28. Diagnostic criteria of diabetes mellitus (WHO criteria). Laboratory monitoring of patients with diabetic history

From greek.doctor

Diabetes mellitus (DM) is a group of disorders characterised by chronic hyperglycaemia due to abnormal carbohydrate metabolism. There are many types, but the most common types are type 1 diabetes mellitus and type 2 diabetes mellitus. DM is a very common disease, and the most common form, type 2, is associated with inactivity and obesity, which are increasing globally. Chronic hyperglycaemia causes severe long-term and short-term complications which may be lethal or cause significant morbidity.

There exists state of "prediabetes" where the carbohydrate metabolism is abnormal but not (yet) to such an extent that diabetes mellitus has manifested.

Diagnosis and evaluation

There are several ways to diagnose diabetes mellitus. If one fulfills any of the diagnostic criteria, they have DM.

Random plasma glucose

If one measures plasma glucose "randomly", i.e. without any preparation or fasting, and the result is > 11.1 mmol/L, they fulfill the diagnostic criterium of diabetes mellitus but only if they also have symptoms of diabetes mellitus. A random plasma glucose of 11.1 or higher in the absence of DM symptoms does not fulfill the criterium

Oral glucose tolerance test

The oral glucose tolerance test (OGTT) involves measuring blood glucose before and 2 hours after ingestion of 75 g oral glucose in a patient who has fasted for 12 hours, usually from the day before. It is mostly used to screen for gestational diabetes. If the blood glucose after 2 hours is 7.8 - 11.1, the patient has "impaired glucose tolerance" and is at risk for diabetes. If the blood glucose is > 11.1, the diagnostic criterium for diabetes is filled.

Fasting plasma glucose

Fasting plasma glucose (FPG) refers to measurement of plasma glucose after an overnight fast. If the FPG is 6.1 - 7.0, the patient has "impaired fasting glucose" and is at risk for diabetes. If the FPG is > 7.0, the diagnostic criterium for diabetes is filled.

HbA1c

Haemoglobin A1c (HbA1c) is a form of haemoglobin A with a glucose molecule bound to a specific point on its beta chain. The higher the serum blood glucose, the more haemoglobin A will be glycated, and the HbA1c level will increase. Because RBCs have a lifespan of around 120 days, the HbA1c level is proportional to the average blood glucose level for the last 120 days (3 months). Nowadays, the unit for HbA1c is mmol/mol (mmol of HbA1c divided by mol of regular Hb A), whereas previously one used a percentage unit.
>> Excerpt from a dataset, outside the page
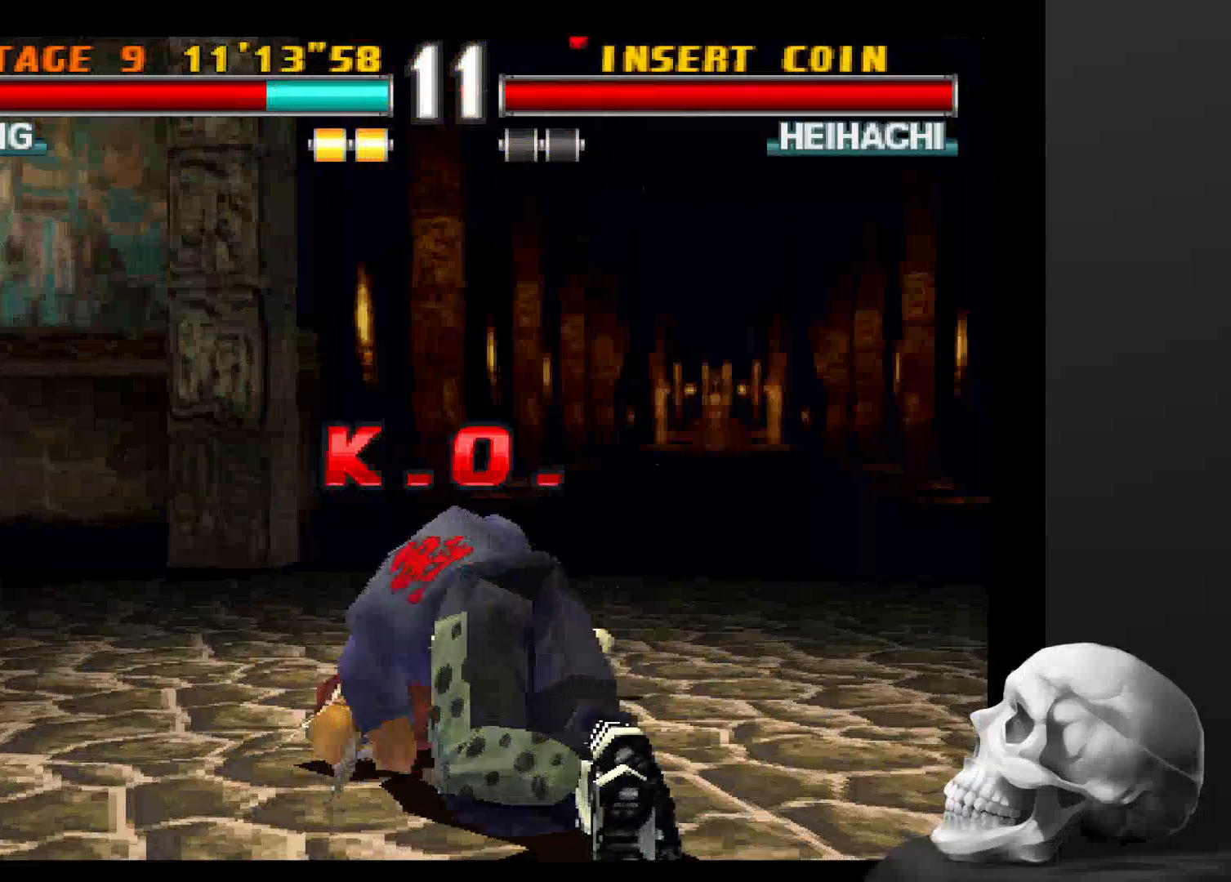
{"buttons": [], "left_stick": "center", "right_stick": "center", "events": []}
The HbA1c is normally > 39 mmol/mol (< 5.7%). A result of 39 - 48 mmol/mol (5.7 - 6.5%) is significant for prediabetes, while 48 mmol/mol (6.5%) or higher fulfills the diagnostic criterium for diabetes mellitus.

Fructosamine and glycated albumin

It's possible to measure fructosamines (total glycated proteins in the serum) as well as glycated albumin levels to monitor 30-day average blood glucose level, but because these depend on the albumin level in the serum they are not reliable and are therefore rarely used. HbA1c is better suited.


Follow-up

Patients with diabetes should have regular follow-up to prevent complications. Examination is usually 2 – 4 times yearly. The body parameters, examination of the feet, HbA1c, and blood pressure should be measured. Kidney function tests, electrolytes, and liver function tests should be checked. A detailed eye examination should be done annually. Urinary albumin-to-creatine ratio should also be measured annually, to screen for diabetic nephropathy.